AI can’t see reviews unless they’re visible on the web, meaning agents must intentionally include Google reviews on their own sites and make their bios discoverable.

Pantana is especially focused on “bottom-of-funnel” questions. These are the specific, decision-blocking questions buyers and sellers ask right before taking action.

“If you answer bottom-of-funnel questions, you have a 10x to 23x greater likelihood they’ll click your citation,” he says, citing research from online marketing guru Neil Patel.

AI doesn’t erase your edge — it multiplies it

High-performing agents often worry that AI adoption will commoditize their advantage. Pantana disagrees.

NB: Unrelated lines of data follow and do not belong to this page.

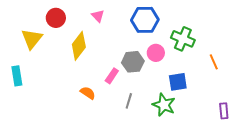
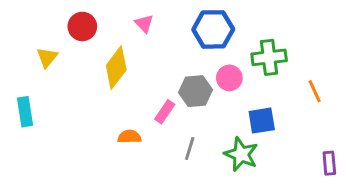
yellow triangle: (32, 39) -> (47, 57), size x0.7
green cross: (183, 39) -> (269, 57), turned -30
orange semicircle: (88, 93) -> (129, 137), turned -35

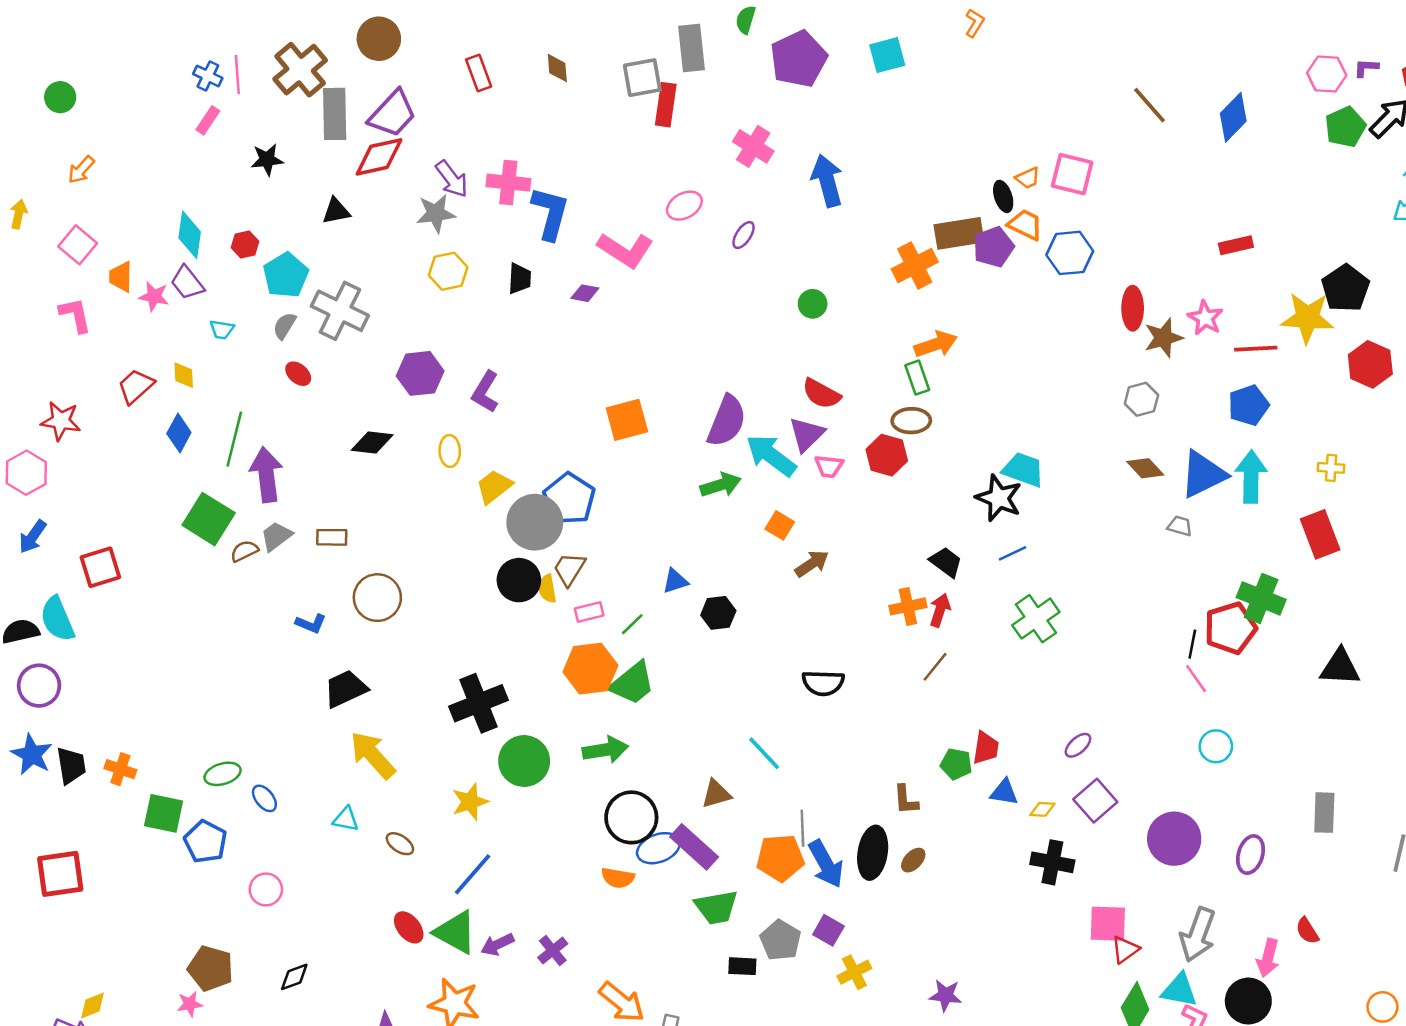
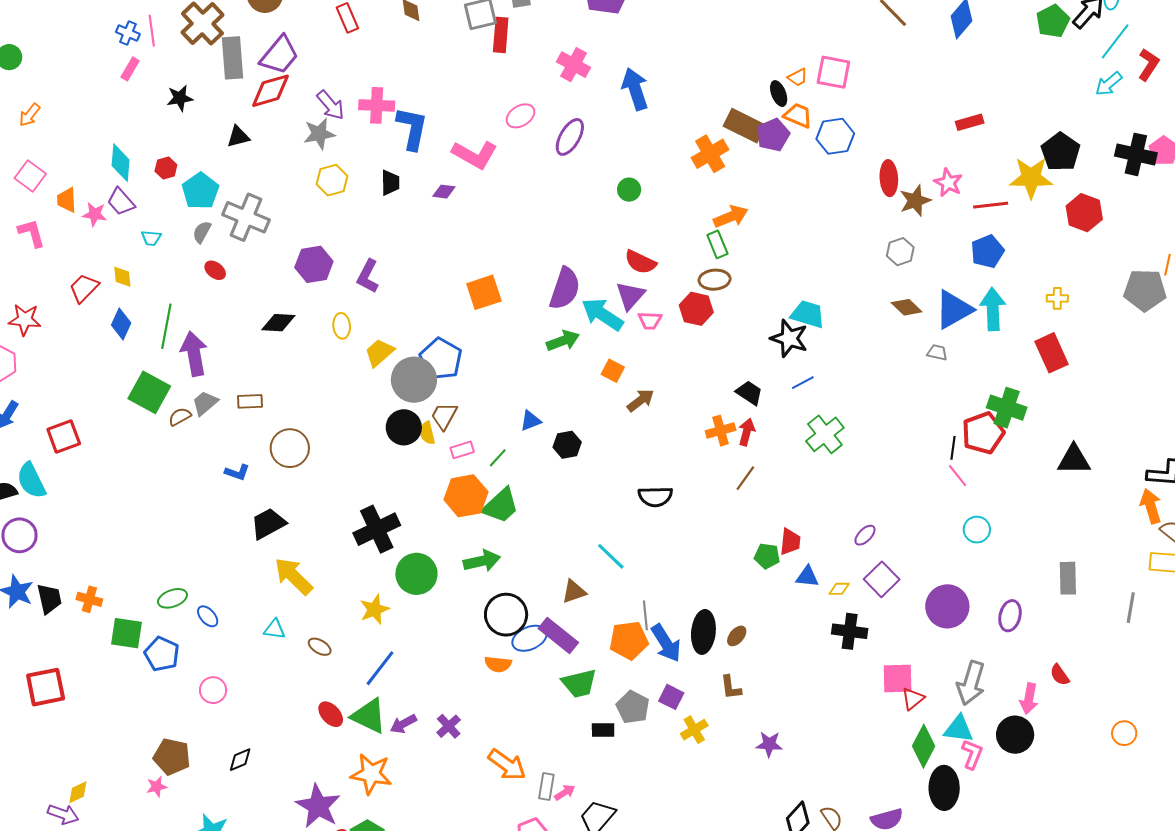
brown rectangle: (959, 233) -> (744, 126), turned 39
purple ellipse: (744, 235) -> (570, 137), size x1.6
brown L-shape: (906, 800) -> (731, 687), moved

“AI is a force multiplier of you,” he says. “It helps you do more, faster, better, as long as it’s trained and harnessed properly.” But used poorly, it’s no different than hiring the wrong person.

The real risk, Pantana adds, isn’t replacement. It’s falling behind agents who use AI strategically. “They’ll leave you in the dust,” he says.

His advice to agents getting started is simple: Use an AI tool regularly and surround yourself with a learning community. Then, pick one area of marketing that’s either too time-consuming or previously out of reach. “Push yourself into a new camp you’ve avoided because of learning curves,” Pantana says.

Because AI isn’t the shiny object, he says. “It’s the system.”